U.S. stock futures rose in early Thursday morning trade after the worst day for the market in several months. Futures tied to the Dow Jones Industrial Average gained 291 points. Those for the S&P 500 and the Nasdaq 100 also traded in moderately positive territory.
The move in futures comes after a sharp sell-off during Wednesday’s session that extended Wall Street’s losing streak. The Dow lost 934 points, or 3.4%, for its fourth-straight negative day and worst loss since June 11. The S&P 500 also saw its worst day since June 11, falling 3.5% for its third-straight negative session.
The tech-heavy Nasdaq Composite suffered a slightly larger loss at 3.7% after advancing modestly in the prior session, marking its worst performance since Sept. 8. The sell-off mirrored a rough day for European markets, as rising Covid cases on that continent spurred leaders of Germany and France to announce new economic restrictions for the next month. New cases have also been rising domestically, with former Food and Drug Administration chief, Dr. Scott Gottlieb, telling CNBC that the U.S. was on a path that is three or four weeks behind Europe.

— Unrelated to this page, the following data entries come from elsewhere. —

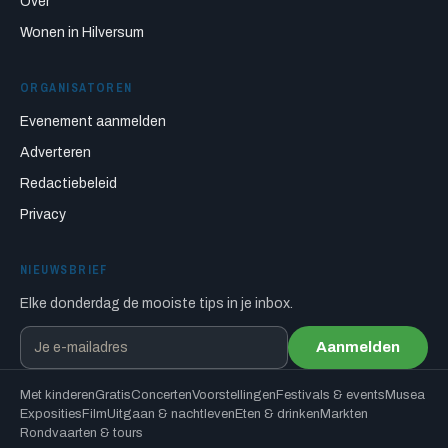
Over
Wonen in Hilversum
ORGANISATOREN
Evenement aanmelden
Adverteren
Redactiebeleid
Privacy
NIEUWSBRIEF
Elke donderdag de mooiste tips in je inbox.
Aanmelden
Met kinderen
Gratis
Concerten
Voorstellingen
Festivals & events
Musea
Exposities
Film
Uitgaan & nachtleven
Eten & drinken
Markten
Rondvaarten & tours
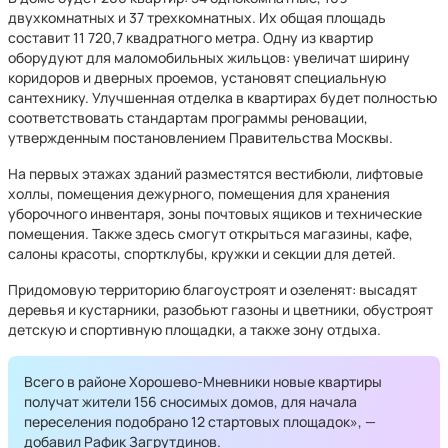
двухкомнатных и 37 трехкомнатных. Их общая площадь
составит 11 720,7 квадратного метра. Одну из квартир
оборудуют для маломобильных жильцов: увеличат ширину
коридоров и дверных проемов, установят специальную
сантехнику. Улучшенная отделка в квартирах будет полностью
соответствовать стандартам программы реновации,
утвержденным постановлением Правительства Москвы.
На первых этажах зданий разместятся вестибюли, лифтовые
холлы, помещения дежурного, помещения для хранения
уборочного инвентаря, зоны почтовых ящиков и технические
помещения. Также здесь смогут открыться магазины, кафе,
салоны красоты, спортклубы, кружки и секции для детей.
Придомовую территорию благоустроят и озеленят: высадят
деревья и кустарники, разобьют газоны и цветники, обустроят
детскую и спортивную площадки, а также зону отдыха.
Всего в районе Хорошево-Мневники новые квартиры
получат жители 156 сносимых домов, для начала
переселения подобрано 12 стартовых площадок», —
добавил Рафик Загрутдинов.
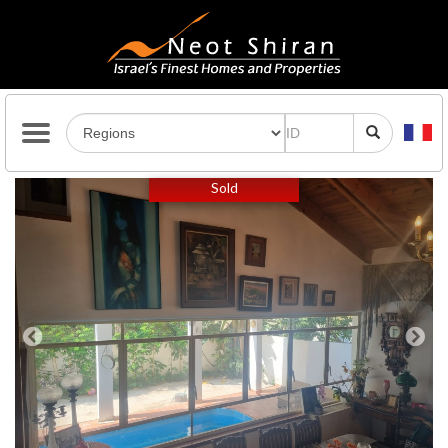
Previous
Next
Sold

The market decline also came as investors prepare for a massive day of corporate earnings on Thursday. Moderna, Yum Brands and Comcast, the parent company of NBCUniversal and CNBC, are scheduled to report before the bell.

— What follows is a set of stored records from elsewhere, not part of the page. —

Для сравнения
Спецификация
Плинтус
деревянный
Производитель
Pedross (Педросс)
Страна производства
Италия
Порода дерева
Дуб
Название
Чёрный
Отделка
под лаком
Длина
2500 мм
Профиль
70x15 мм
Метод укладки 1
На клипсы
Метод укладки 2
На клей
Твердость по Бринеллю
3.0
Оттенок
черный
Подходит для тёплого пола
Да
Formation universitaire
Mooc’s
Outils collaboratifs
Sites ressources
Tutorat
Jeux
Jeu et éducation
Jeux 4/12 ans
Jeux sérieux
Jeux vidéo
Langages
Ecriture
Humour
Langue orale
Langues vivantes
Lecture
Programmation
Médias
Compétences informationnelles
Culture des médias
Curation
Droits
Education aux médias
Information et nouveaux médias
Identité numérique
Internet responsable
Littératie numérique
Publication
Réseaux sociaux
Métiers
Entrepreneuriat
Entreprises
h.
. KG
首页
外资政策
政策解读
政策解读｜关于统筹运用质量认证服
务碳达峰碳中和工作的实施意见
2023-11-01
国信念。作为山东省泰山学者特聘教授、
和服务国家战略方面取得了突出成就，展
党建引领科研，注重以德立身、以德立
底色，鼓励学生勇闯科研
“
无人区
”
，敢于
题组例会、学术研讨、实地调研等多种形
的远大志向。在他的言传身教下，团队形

The afternoon will bring quarterly results from many of the world’s largest tech companies, including Amazon, Apple, Facebook and Google-parent Alphabet. Combined, those companies have a market cap of more than $5 trillion.

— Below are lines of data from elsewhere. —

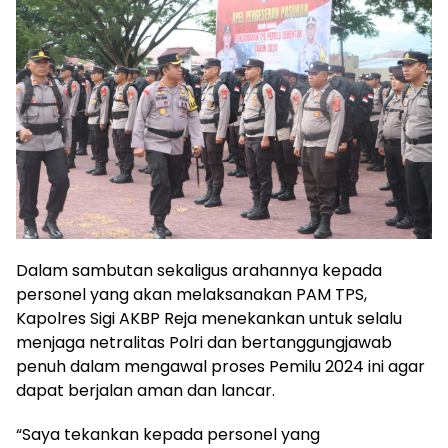
Dalam sambutan sekaligus arahannya kepada
personel yang akan melaksanakan PAM TPS,
Kapolres Sigi AKBP Reja menekankan untuk selalu
menjaga netralitas Polri dan bertanggungjawab
penuh dalam mengawal proses Pemilu 2024 ini agar
dapat berjalan aman dan lancar.
“Saya tekankan kepada personel yang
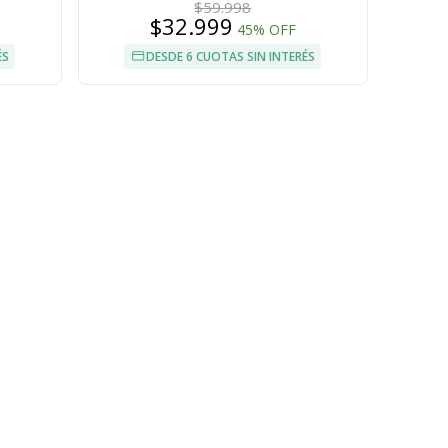
$59.998
$32.999
45% OFF
ÉS
DESDE 6 CUOTAS SIN INTERÉS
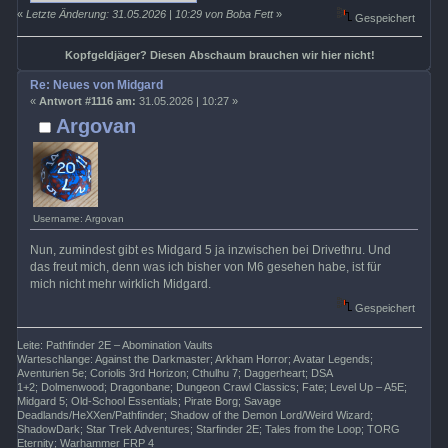
«
Letzte Änderung: 31.05.2026 | 10:29 von Boba Fett
»
Gespeichert
Kopfgeldjäger? Diesen Abschaum brauchen wir hier nicht!
Re: Neues von Midgard
«
Antwort #1116 am:
31.05.2026 | 10:27 »
Argovan
Username: Argovan
Nun, zumindest gibt es Midgard 5 ja inzwischen bei Drivethru. Und
das freut mich, denn was ich bisher von M6 gesehen habe, ist für
mich nicht mehr wirklich Midgard.
Gespeichert
Leite: Pathfinder 2E – Abomination Vaults
Warteschlange: Against the Darkmaster; Arkham Horror; Avatar Legends;
Aventurien 5e; Coriolis 3rd Horizon; Cthulhu 7; Daggerheart; DSA
1+2; Dolmenwood; Dragonbane; Dungeon Crawl Classics; Fate; Level Up – A5E;
Midgard 5; Old-School Essentials; Pirate Borg; Savage
Deadlands/HeXXen/Pathfinder; Shadow of the Demon Lord/Weird Wizard;
ShadowDark; Star Trek Adventures; Starfinder 2E; Tales from the Loop; TORG
Eternity; Warhammer FRP 4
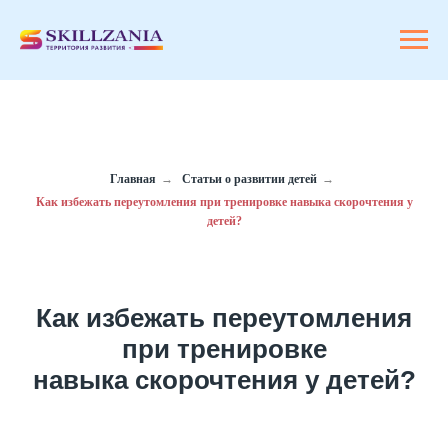
Главная
→
Статьи о развитии детей
→
Как избежать переутомления при тренировке навыка скорочтения у
детей?
Как избежать переутомления
при тренировке
навыка скорочтения у детей?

Shares of Facebook and Twitter, which also reports results on Thursday afternoon, moved higher in extended trading after fellow social media stock Pinterest reported strong growth in revenue and monthly active users. Shares of Pinterest rocketed 28% higher in after hours trading.
Thursday will also feature a preliminary read on U.S. gross domestic product for the third quarter. Economists surveyed by Dow Jones expect growth of 32% on an annualized basis, but even that historic jump would leave the economy well below where it was before the Covid-19 pandemic and there are signs that the pace of the recovery has slowed in recent months.